* Excerpt provided:

|---|

Gloria Crowley (left) works with interior designer Jania Helm to stage a vacant home in a way that will appeal to the broadest audience.

Gloria Crowley (left) works with interior designer Jania Helm to stage a vacant home in a way that will appeal to the broadest audience.

Stagers transform house into a dream home to lure potential buyers

The first impression is often the most important one when it comes to buying a new home. That's where a professional home stager comes in. These design professionals can transform a house into a dream home designed to captivate potential home buyers as soon as they see it.

Home stager Gloria Crowley says staging is a growing trend in the U.S. real estate market.

She carefully chooses which pieces of furniture and household accessories to take from her warehouse outside Washington, D.C., to a moving truck for today's job.

“We select things for the house that we think will have the house show best," says Crowley. "And then we take some extra things in case they don’t work the way we thought they would work.”

Her job is to make the house look appealing, so potential buyers get that good first impression.

“About 15 years ago, I was a real estate agent and I staged my own listings, and it turned out that they sold faster and for more money," she says. "And so, eventually, other agents asked me to stage their properties and now I do mostly staging.”

Today's job is at a vacant house in Washington, D.C., which is up for sale for $890,000. For a $6,000 fee, Crowley and her team give it a makeover.

"Decisions are constantly evolving and changing because what we think might be a good solution ends up switching once we get more things in the room, so it is a constant process,” says Jania Helm, an interior designer who used to decorate homes to reflect her clients’ tastes.

When she began working with Crowley three years ago, staging a house required the opposite approach.

|---|

* Stored data:

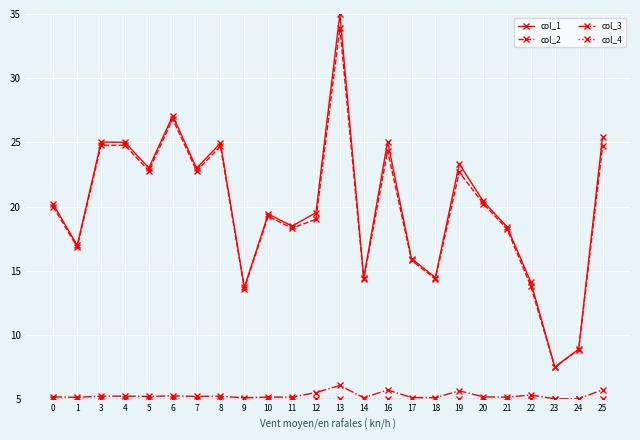

True or false: col_2 has more than 2 interior local peaks.

True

|---|

* Prompt 1:
Rewrite the part of the home staging article starting with "Home stager Gloria" and going on through "for today's job.", putting "storage unit" in place of "warehouse".
* Prompt 2:
Translate this sentence from the home staging article into Spanish: "Her job is to make the house look appealing, so potential buyers get that good first impression."

* Written solution 1:
Home stager Gloria Crowley says staging is a growing trend in the U.S. real estate market.

She carefully chooses which pieces of furniture and household accessories to take from her storage unit outside Washington, D.C., to a moving truck for today's job.

* Written solution 2:
Su trabajo consiste en hacer que la casa luzca atractiva, para que los posibles compradores se lleven esa buena primera impresión.